# Task description:
Please convert everything from the start of the data down to and including the line containing "Makeup Master" into a numbered list, leaving out any blank lines.

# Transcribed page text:
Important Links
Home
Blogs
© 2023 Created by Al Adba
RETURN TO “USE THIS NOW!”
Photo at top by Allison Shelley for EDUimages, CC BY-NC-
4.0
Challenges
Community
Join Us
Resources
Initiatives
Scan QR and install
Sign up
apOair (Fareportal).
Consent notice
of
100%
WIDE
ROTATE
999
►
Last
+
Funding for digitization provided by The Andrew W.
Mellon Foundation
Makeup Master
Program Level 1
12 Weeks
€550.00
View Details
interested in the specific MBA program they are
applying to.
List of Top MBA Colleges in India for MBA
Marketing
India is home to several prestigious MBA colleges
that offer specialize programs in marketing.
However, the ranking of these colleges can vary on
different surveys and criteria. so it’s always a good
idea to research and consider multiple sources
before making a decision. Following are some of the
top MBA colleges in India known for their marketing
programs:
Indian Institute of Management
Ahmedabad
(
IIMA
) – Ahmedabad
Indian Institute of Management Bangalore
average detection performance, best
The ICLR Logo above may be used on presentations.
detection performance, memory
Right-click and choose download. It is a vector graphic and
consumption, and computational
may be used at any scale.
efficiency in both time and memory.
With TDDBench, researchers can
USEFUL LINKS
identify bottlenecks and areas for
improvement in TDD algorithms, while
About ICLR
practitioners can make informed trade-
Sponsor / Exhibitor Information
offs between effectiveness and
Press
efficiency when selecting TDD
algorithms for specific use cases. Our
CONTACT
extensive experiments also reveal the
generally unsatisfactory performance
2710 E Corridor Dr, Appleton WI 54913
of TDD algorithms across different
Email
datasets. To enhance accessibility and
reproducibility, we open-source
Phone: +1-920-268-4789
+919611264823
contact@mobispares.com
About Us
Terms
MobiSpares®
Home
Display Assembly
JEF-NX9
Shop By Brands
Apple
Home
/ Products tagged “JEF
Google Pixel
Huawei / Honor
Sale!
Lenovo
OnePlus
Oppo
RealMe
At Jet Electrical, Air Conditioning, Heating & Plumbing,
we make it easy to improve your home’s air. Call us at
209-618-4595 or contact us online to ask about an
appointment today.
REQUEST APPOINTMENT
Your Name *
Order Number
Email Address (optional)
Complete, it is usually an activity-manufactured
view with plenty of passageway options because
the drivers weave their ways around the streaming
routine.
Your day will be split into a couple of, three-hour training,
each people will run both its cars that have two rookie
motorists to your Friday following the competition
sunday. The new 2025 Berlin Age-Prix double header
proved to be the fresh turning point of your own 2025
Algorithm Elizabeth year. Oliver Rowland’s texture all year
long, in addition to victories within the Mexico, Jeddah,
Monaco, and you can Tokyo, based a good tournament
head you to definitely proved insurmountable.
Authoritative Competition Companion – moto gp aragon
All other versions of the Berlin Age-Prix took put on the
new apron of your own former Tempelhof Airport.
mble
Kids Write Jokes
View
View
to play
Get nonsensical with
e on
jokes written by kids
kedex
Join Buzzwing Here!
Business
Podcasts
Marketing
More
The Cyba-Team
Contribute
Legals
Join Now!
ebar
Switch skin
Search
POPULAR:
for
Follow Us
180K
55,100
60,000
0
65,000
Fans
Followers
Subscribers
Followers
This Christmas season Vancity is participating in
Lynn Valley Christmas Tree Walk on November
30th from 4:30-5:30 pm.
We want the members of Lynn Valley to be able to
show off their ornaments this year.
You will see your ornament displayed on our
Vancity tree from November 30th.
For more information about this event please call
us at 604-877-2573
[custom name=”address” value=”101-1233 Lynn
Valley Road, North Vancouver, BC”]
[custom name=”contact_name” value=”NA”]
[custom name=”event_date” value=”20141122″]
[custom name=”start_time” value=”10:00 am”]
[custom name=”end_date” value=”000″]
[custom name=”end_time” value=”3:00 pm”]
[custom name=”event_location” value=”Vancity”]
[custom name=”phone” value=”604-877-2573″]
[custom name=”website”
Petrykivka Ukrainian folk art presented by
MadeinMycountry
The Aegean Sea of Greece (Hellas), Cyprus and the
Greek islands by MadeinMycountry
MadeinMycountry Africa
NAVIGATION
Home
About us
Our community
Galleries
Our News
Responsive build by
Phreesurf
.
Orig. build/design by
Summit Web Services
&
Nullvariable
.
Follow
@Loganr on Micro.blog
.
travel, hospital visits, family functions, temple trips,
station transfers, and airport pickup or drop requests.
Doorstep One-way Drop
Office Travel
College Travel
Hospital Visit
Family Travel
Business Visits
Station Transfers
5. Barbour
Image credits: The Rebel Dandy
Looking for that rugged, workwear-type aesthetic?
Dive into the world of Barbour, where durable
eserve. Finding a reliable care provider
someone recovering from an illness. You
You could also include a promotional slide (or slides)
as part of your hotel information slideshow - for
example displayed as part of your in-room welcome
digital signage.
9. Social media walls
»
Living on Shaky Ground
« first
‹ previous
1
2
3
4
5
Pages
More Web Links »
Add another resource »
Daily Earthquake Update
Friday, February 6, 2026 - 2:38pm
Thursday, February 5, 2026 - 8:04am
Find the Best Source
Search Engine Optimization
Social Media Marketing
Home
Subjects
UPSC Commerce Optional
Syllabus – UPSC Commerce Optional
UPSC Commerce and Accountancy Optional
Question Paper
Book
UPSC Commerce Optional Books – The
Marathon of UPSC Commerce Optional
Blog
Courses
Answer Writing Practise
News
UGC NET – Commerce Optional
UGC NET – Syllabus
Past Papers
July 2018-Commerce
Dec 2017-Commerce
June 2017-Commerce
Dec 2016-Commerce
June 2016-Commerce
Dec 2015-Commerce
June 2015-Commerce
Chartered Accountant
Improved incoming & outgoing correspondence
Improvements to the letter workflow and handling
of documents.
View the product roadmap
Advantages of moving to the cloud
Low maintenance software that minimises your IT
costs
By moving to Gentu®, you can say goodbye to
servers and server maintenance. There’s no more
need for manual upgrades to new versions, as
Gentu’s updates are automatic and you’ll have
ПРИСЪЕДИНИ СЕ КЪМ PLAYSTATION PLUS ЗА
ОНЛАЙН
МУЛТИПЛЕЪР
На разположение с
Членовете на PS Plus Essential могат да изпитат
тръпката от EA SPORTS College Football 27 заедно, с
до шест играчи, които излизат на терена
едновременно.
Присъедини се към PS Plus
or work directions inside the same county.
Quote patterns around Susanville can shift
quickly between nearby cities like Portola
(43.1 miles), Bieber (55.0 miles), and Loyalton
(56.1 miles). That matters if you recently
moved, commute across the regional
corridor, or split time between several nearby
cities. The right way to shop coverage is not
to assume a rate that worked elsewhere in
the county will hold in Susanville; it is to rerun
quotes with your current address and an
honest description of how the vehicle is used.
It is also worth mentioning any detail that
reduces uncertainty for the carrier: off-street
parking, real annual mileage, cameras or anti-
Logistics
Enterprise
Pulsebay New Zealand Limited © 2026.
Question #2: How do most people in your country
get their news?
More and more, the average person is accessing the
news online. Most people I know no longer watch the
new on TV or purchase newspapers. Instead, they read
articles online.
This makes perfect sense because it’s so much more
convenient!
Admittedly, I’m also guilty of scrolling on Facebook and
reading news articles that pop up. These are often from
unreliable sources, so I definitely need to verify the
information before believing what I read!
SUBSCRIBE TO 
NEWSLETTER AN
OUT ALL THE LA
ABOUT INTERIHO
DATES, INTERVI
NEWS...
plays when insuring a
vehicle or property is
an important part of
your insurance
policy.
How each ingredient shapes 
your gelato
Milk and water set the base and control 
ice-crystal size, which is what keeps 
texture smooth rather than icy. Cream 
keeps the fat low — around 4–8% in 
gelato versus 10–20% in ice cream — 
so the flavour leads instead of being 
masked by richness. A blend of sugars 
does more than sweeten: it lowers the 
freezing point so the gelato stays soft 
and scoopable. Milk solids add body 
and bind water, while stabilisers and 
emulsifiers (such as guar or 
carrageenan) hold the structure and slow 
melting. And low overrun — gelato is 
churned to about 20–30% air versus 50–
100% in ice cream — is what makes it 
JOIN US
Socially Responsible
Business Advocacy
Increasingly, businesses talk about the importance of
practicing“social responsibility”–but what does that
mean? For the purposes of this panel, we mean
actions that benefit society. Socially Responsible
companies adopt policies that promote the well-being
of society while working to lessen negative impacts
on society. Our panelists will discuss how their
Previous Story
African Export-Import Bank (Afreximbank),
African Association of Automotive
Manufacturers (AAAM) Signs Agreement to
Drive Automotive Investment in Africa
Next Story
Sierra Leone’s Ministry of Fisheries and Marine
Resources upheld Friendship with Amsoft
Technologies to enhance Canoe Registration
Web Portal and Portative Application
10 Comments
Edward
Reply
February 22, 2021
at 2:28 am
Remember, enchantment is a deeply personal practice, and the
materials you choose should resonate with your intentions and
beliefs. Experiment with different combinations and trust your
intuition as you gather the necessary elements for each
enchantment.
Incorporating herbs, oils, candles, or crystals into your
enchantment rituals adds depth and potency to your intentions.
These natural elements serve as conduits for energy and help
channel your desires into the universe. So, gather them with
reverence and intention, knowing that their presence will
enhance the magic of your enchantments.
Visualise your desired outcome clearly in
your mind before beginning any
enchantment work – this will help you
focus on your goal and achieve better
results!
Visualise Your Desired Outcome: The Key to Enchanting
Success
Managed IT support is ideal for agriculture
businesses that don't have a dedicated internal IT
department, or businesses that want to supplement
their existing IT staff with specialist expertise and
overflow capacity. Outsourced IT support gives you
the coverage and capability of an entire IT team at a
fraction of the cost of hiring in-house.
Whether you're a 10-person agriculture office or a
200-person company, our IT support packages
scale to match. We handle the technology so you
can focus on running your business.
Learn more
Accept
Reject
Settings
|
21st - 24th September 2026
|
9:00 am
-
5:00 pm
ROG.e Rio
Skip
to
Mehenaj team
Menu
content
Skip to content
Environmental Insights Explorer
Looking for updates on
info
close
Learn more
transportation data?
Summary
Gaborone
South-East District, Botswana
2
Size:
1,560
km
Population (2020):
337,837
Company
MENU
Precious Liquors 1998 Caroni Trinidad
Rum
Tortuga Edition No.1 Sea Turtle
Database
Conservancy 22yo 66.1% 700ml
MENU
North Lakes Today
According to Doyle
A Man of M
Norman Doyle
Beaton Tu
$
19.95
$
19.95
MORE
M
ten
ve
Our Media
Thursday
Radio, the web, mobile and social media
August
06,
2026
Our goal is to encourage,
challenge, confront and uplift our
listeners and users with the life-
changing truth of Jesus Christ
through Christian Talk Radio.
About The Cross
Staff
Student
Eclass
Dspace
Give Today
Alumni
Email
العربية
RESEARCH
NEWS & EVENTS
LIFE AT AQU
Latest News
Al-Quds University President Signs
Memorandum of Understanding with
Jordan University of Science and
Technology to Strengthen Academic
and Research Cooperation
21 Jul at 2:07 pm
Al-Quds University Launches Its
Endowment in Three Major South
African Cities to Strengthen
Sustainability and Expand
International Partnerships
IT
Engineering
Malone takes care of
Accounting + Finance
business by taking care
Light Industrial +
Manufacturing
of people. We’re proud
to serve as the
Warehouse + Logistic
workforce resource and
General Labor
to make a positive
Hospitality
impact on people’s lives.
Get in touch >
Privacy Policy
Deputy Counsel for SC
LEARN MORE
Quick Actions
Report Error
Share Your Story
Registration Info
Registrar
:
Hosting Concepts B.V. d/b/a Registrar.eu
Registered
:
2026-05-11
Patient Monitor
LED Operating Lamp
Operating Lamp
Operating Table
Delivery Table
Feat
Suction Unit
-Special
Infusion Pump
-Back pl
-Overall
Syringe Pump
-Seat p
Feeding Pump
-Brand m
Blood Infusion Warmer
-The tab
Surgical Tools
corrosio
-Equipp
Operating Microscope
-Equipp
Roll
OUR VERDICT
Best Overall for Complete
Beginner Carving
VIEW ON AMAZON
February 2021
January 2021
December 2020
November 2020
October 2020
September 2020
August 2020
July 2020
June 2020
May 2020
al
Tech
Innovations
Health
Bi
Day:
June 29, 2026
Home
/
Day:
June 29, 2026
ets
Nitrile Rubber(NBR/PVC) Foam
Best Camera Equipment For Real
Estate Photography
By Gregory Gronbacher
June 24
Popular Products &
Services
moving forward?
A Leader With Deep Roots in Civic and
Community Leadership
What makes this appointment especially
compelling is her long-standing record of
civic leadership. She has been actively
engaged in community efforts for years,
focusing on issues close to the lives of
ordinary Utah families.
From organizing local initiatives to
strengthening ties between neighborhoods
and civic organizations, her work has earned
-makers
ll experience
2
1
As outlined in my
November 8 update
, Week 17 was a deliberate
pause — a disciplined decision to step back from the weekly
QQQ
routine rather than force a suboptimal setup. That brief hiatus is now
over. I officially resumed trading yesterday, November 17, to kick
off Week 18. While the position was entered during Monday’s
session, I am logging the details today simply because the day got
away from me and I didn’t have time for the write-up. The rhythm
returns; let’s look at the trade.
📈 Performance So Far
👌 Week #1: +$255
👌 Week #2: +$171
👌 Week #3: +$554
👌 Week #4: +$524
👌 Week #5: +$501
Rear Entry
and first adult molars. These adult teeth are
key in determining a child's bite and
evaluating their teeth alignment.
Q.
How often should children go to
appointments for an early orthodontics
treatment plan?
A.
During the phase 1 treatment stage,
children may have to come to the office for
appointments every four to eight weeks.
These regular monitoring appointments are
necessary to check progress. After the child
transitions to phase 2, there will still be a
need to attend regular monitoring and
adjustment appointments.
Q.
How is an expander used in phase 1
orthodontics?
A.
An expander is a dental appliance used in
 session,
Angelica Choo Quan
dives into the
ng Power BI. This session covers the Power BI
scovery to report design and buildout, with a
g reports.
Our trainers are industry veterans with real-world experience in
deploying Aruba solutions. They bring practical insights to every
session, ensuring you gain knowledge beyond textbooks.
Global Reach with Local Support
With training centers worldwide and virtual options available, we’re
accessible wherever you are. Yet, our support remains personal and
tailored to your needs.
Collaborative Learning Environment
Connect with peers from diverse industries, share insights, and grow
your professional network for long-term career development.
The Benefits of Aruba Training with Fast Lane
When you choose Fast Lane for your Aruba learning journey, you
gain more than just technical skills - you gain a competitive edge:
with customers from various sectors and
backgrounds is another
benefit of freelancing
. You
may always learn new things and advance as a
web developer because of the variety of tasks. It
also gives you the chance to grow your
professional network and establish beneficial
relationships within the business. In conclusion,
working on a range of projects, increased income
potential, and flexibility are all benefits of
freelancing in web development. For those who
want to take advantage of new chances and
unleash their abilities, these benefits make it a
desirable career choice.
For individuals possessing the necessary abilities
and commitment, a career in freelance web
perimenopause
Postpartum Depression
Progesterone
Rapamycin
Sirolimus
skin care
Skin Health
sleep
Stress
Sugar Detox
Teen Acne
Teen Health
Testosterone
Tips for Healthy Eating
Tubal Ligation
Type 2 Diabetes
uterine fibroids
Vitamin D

# Output for this exercise:
1. Important Links
2. Home
3. Blogs
4. © 2023 Created by Al Adba
5. RETURN TO “USE THIS NOW!”
6. Photo at top by Allison Shelley for EDUimages, CC BY-NC-
7. 4.0
8. Challenges
9. Community
10. Join Us
11. Resources
12. Initiatives
13. Scan QR and install
14. Sign up
15. apOair (Fareportal).
16. Consent notice
17. of
18. 100%
19. WIDE
20. ROTATE
21. 999
22. ►
23. Last
24. +
25. Funding for digitization provided by The Andrew W.
26. Mellon Foundation
27. Makeup Master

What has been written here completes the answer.